Supplied text Start Marker
Dear President Fenves,
As Emory University faculty — including teaching assistants, graduate assistants, postdoctoral fellows, visiting faculty, teaching-track faculty and tenure-track faculty — and staff, we express our support for the Graduate Student Government Association (GSGA) Bill B7.4. Based on the Boycott, Divestment and Sanctions (BDS) movement, this bill proposes to divest GSGA’s $1.4 million budget from products that have upheld Israeli apartheid or have contributed to the ongoing genocide of the Palestinian people and theft of Palestinian land.
Palestinian civil society organizations — including unions, universities and grassroots organizations — released the BDS call in 2005, pushing for boycott, divestment and sanctions against Israel until it complies with international law and universal principles of human rights. Graduate students’ support for this global movement demonstrates their commitment to not just studying social justice concepts at Emory in the abstract but also applying them in direct response to settler colonialism and the grave human rights abuses that are central to the movement.
Supplied text End Marker
## [Task requirements]
Copy out the part of the letter that opens with the words containing "Palestinian civil society" and closes with "to the movement.", renaming "grassroots" as "community".
Information shown Start Marker
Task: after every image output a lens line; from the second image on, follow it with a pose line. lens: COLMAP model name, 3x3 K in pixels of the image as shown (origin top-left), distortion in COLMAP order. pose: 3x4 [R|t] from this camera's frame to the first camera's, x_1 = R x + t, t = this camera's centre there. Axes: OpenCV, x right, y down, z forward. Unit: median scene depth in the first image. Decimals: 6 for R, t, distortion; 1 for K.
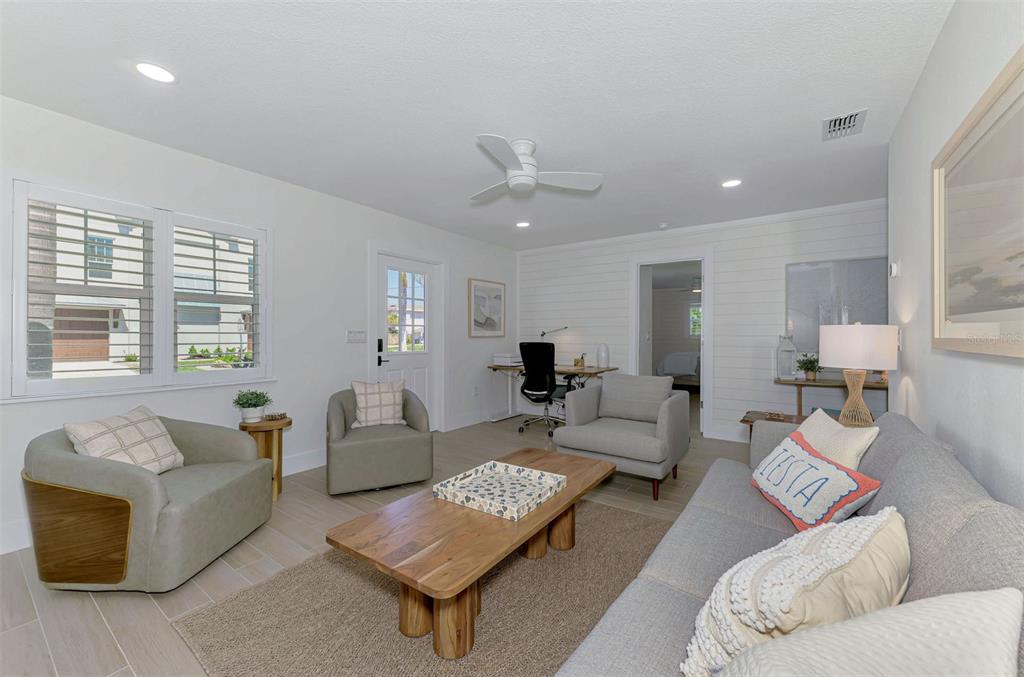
Information shown End Marker
## [Exercise solution]
Palestinian civil society organizations — including unions, universities and community organizations — released the BDS call in 2005, pushing for boycott, divestment and sanctions against Israel until it complies with international law and universal principles of human rights. Graduate students’ support for this global movement demonstrates their commitment to not just studying social justice concepts at Emory in the abstract but also applying them in direct response to settler colonialism and the grave human rights abuses that are central to the movement.